# Removing metal window buck



## vkaura (Dec 20, 2010)

The metal buck in our basement window opening has rusted badly. Part of the buck metal has split due to rust. The buck was likely put when the basement walls were poured. How to take the meal buck out? 

I am in Chicago area if anyone in trade is interested.


Would appreciate any suggestions.
Thanks
vik


----------



## joecaption (Nov 30, 2011)

Got a picture, we can not see what your seeing without one.


----------



## vkaura (Dec 20, 2010)

joecaption said:


> Got a picture, we can not see what your seeing without one.


Just uploaded pictures.

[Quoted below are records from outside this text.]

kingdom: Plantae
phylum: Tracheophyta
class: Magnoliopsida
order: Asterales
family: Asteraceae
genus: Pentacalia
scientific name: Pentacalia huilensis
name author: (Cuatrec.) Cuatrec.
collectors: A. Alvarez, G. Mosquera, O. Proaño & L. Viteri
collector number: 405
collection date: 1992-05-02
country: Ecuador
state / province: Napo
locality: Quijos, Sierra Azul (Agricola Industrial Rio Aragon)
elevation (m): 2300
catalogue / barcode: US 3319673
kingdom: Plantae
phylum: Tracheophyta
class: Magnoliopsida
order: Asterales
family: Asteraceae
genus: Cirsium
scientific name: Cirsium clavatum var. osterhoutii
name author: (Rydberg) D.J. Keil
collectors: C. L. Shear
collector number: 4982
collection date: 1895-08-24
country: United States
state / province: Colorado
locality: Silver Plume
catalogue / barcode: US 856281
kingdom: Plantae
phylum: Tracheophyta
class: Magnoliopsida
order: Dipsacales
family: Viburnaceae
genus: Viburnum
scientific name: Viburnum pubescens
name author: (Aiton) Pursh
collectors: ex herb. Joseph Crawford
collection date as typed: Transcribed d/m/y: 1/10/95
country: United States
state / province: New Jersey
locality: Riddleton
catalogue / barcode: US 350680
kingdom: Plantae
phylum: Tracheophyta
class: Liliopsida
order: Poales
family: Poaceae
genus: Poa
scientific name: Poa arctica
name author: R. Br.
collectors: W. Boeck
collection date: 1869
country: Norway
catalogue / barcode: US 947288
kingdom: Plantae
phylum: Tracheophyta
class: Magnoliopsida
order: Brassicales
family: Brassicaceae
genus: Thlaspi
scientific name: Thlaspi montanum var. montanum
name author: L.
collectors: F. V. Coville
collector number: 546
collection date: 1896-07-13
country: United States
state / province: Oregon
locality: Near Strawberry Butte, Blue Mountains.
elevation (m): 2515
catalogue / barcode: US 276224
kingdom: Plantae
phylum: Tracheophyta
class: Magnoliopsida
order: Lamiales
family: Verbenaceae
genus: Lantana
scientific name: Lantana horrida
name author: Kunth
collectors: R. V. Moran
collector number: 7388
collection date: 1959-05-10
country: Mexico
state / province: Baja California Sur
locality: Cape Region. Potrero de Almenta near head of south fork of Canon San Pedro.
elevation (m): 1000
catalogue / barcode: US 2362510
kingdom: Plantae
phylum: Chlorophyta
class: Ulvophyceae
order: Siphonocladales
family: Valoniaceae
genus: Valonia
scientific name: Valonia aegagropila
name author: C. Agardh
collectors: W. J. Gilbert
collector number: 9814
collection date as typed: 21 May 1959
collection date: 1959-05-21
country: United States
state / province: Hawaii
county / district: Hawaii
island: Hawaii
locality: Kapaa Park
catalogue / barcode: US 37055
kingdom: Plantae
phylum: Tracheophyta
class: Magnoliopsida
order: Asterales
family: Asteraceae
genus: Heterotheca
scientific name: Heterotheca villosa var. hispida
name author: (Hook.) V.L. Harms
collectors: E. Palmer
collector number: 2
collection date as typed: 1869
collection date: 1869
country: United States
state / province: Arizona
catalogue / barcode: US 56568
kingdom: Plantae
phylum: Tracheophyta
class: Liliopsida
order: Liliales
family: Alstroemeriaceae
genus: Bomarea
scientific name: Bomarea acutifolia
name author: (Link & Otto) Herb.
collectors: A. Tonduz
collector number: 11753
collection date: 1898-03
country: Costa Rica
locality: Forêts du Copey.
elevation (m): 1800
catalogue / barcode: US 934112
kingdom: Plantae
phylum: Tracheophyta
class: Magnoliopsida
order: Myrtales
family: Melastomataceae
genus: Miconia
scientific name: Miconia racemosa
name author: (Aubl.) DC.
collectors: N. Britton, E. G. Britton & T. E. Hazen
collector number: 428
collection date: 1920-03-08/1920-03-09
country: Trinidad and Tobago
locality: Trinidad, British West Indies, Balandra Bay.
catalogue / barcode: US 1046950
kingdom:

Thanks.


----------



## TarheelTerp (Jan 6, 2009)

Vk60564 said:


> The metal buck in our basement window opening has rusted badly.


That "buck" looks more like galvanized sheet metal trim.




> How to take the meal buck out?


With implements of destruction and in reverse order of how it was installed.
Start with removing the window .


----------



## joecaption (Nov 30, 2011)

Remove window, remove trim and casing, cut the frame in 1/2 in the middle and pry it out and replace.
A sawsall and a 4-1/2" grinder will do it.


----------



## vkaura (Dec 20, 2010)

joecaption said:


> Remove window, remove trim and casing, cut the frame in 1/2 in the middle and pry it out and replace.
> A sawsall and a 4-1/2" grinder will do it.


A few follow up questions:

1. Will prying work for the "fins" in the buck that are in the concrete? I am windering if it will take out big chunks of concrete. 

2. What would you recommend replacing the metal buck with? Some kind of treated wood or composite?

Thanks
Vik
Chicago area


----------



## user1007 (Sep 23, 2009)

Word is trickling back to me. I use folks up North in Winnetka but should have remembered Restoration Hardware. In looking their place in Naperville has closed I guess but I am told the place in Oak Brook is still open. Might be worth a chat with them about real window contractors in your area. 

West suburban types worry me at times. :laughingo you need me to draw you a map to show how to get from Naperville to Oak Brook?

I should have more recommendations soon. :thumbsup:


----------



## wkearney99 (Apr 8, 2009)

I'd lean toward getting a window professional to do it. Mainly because bending the metal to make a proper and decent looking flashing around it is a hassle unless you have a long enough metal bending brake.


----------